Turn every text line in all the records below into a Markdown table with the columns Row and Line, numbering the rows and skipping blank lines. Leave the pictures out of your answer.

# DATA TO USE start

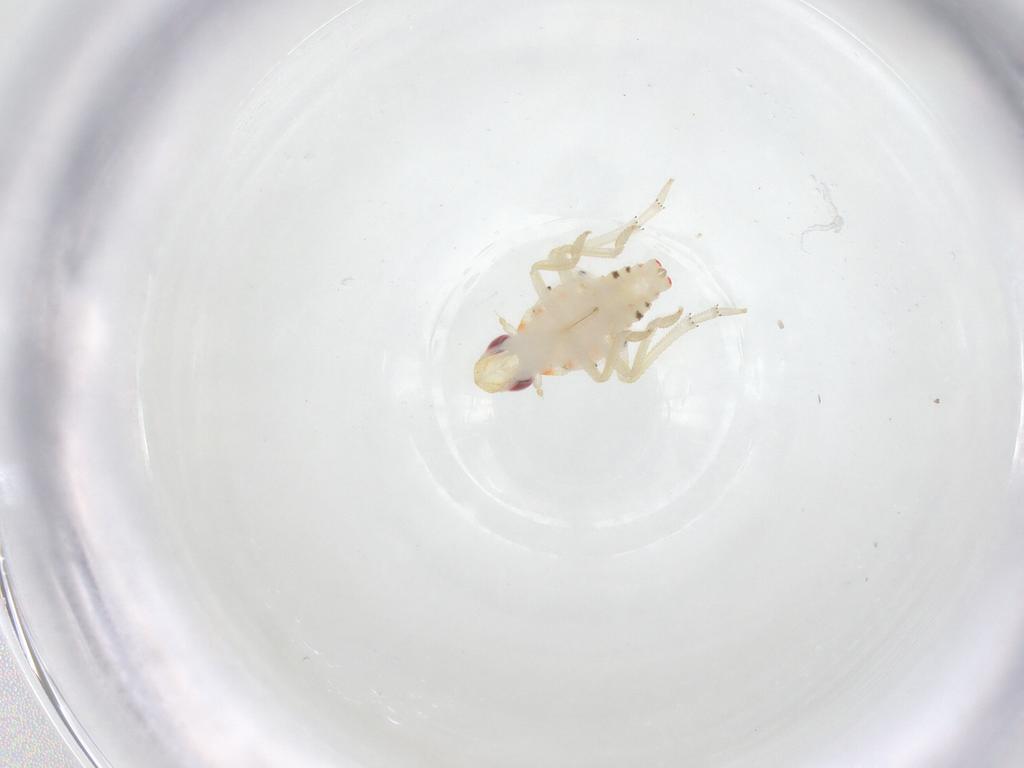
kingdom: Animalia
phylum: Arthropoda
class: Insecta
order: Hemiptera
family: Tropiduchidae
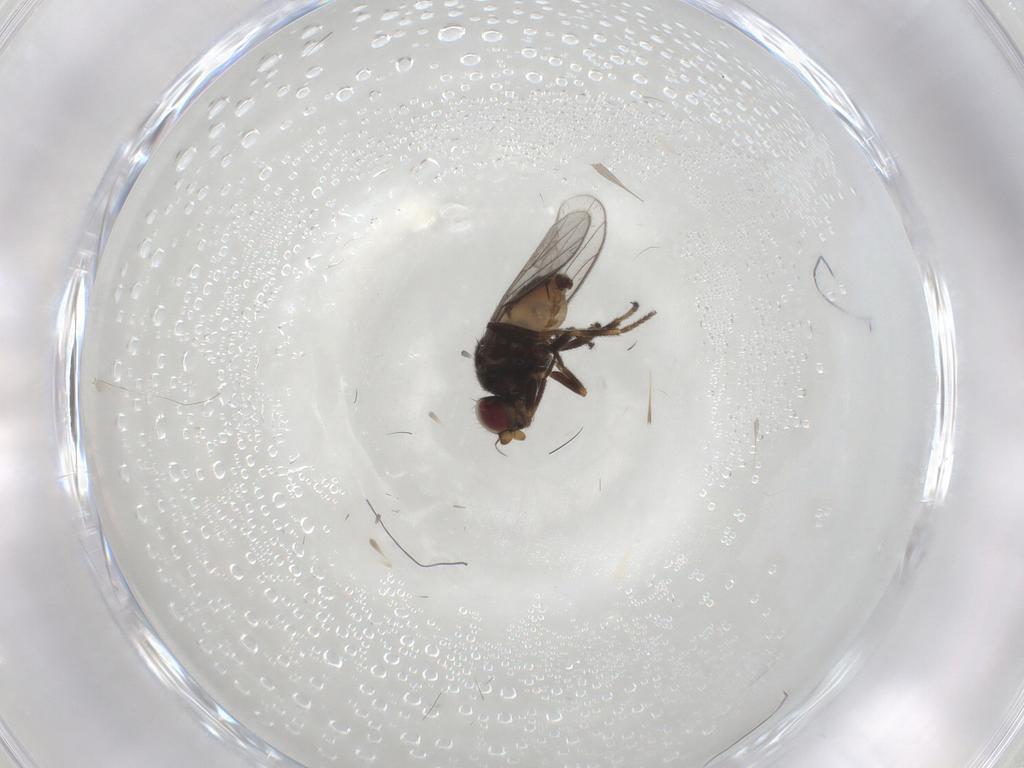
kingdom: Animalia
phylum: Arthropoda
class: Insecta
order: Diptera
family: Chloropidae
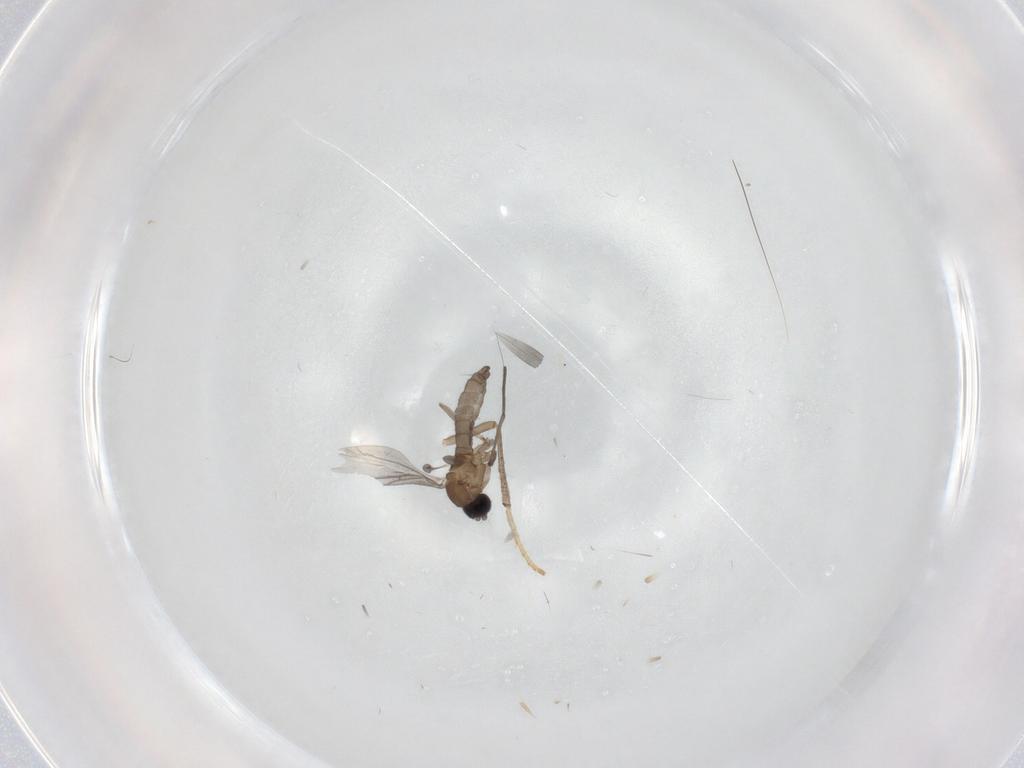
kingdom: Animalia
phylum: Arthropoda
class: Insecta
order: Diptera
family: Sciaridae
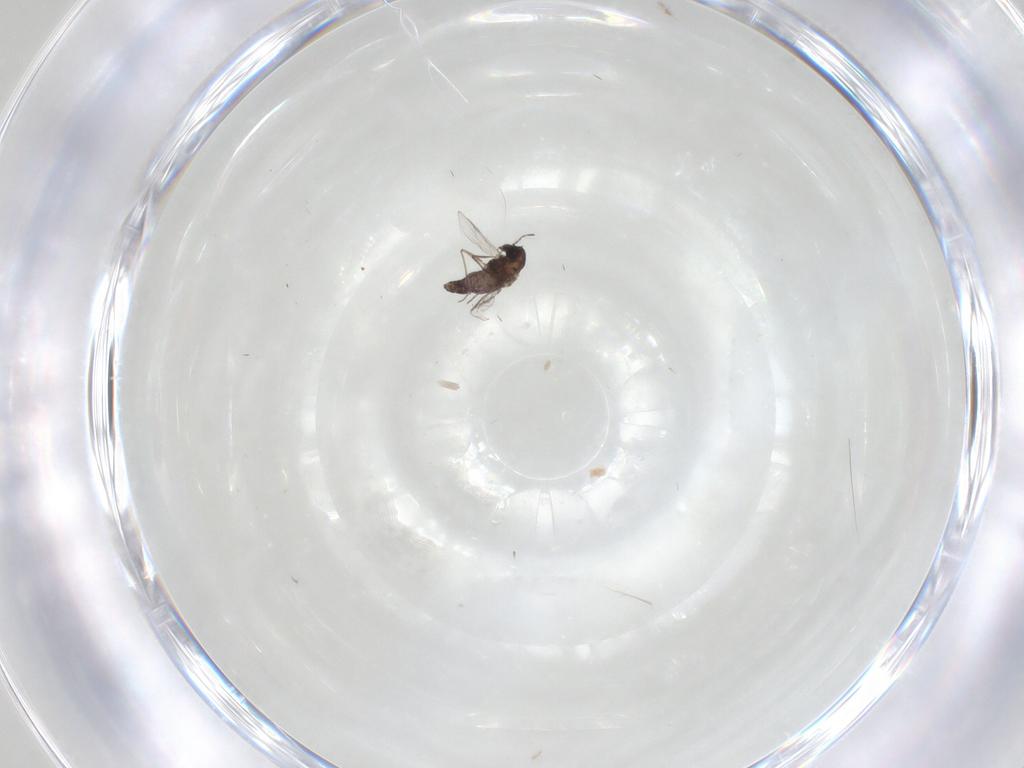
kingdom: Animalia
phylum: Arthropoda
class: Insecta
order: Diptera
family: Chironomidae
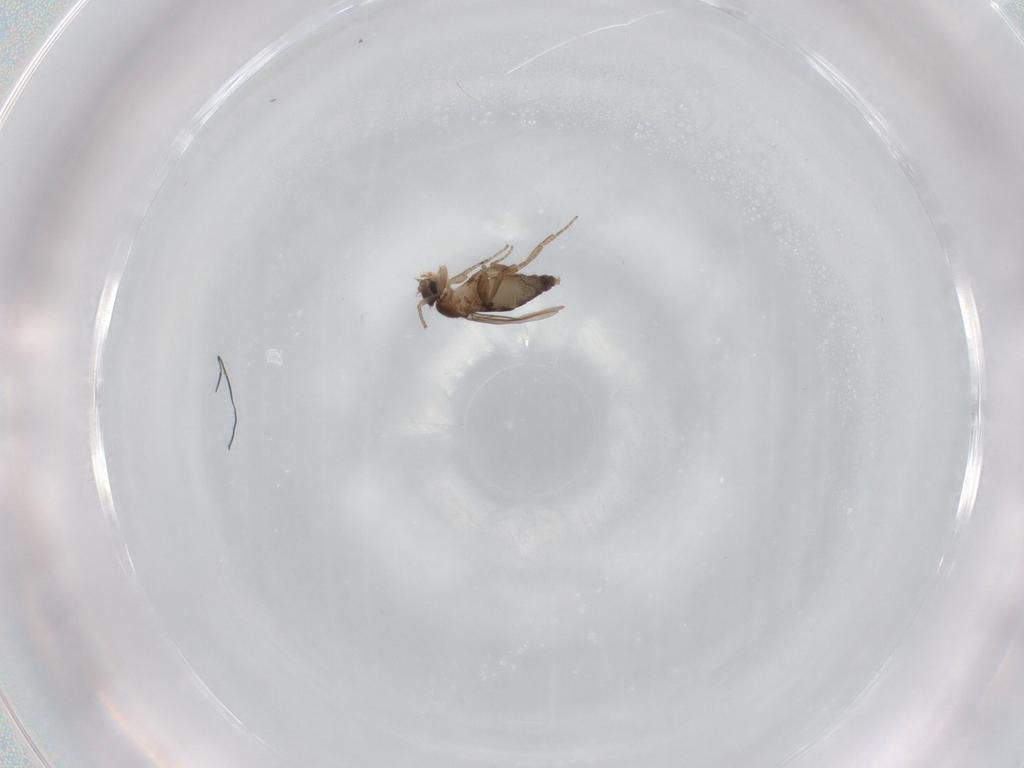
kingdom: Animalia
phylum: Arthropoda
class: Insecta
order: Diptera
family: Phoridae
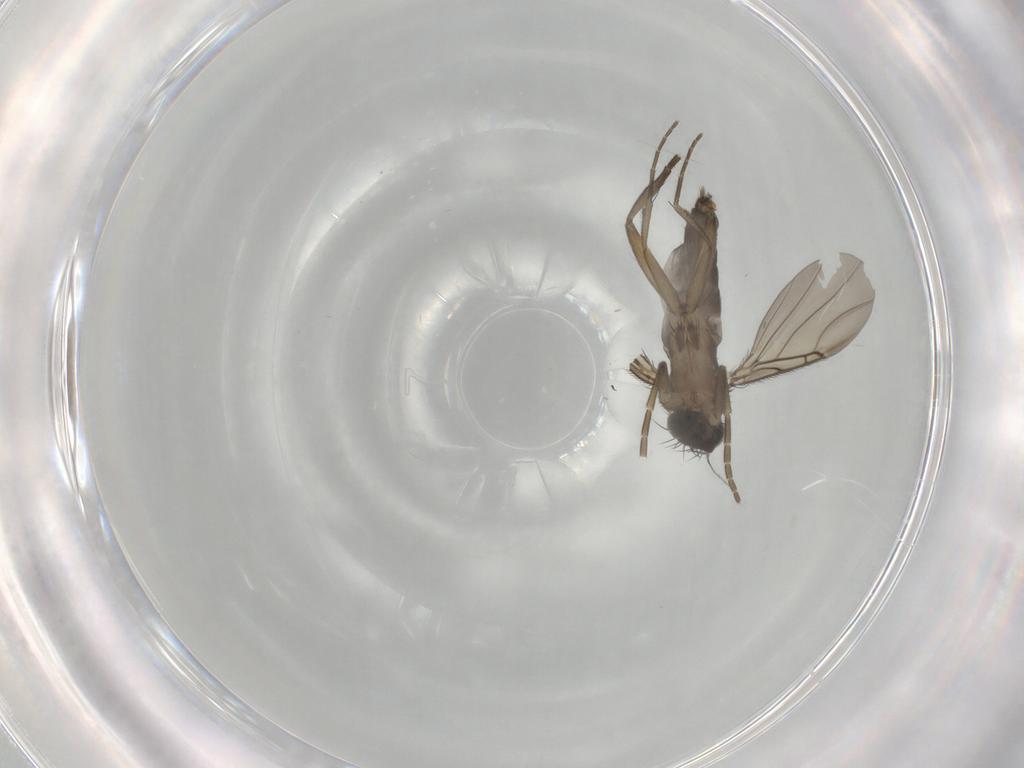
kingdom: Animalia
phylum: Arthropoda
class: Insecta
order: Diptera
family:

# DATA TO USE end

THE RESULT →
| Row | Line |
|---|---|
| 1 | kingdom: Animalia |
| 2 | phylum: Arthropoda |
| 3 | class: Insecta |
| 4 | order: Hemiptera |
| 5 | family: Tropiduchidae |
| 6 | kingdom: Animalia |
| 7 | phylum: Arthropoda |
| 8 | class: Insecta |
| 9 | order: Diptera |
| 10 | family: Chloropidae |
| 11 | kingdom: Animalia |
| 12 | phylum: Arthropoda |
| 13 | class: Insecta |
| 14 | order: Diptera |
| 15 | family: Sciaridae |
| 16 | kingdom: Animalia |
| 17 | phylum: Arthropoda |
| 18 | class: Insecta |
| 19 | order: Diptera |
| 20 | family: Chironomidae |
| 21 | kingdom: Animalia |
| 22 | phylum: Arthropoda |
| 23 | class: Insecta |
| 24 | order: Diptera |
| 25 | family: Phoridae |
| 26 | kingdom: Animalia |
| 27 | phylum: Arthropoda |
| 28 | class: Insecta |
| 29 | order: Diptera |
| 30 | family: |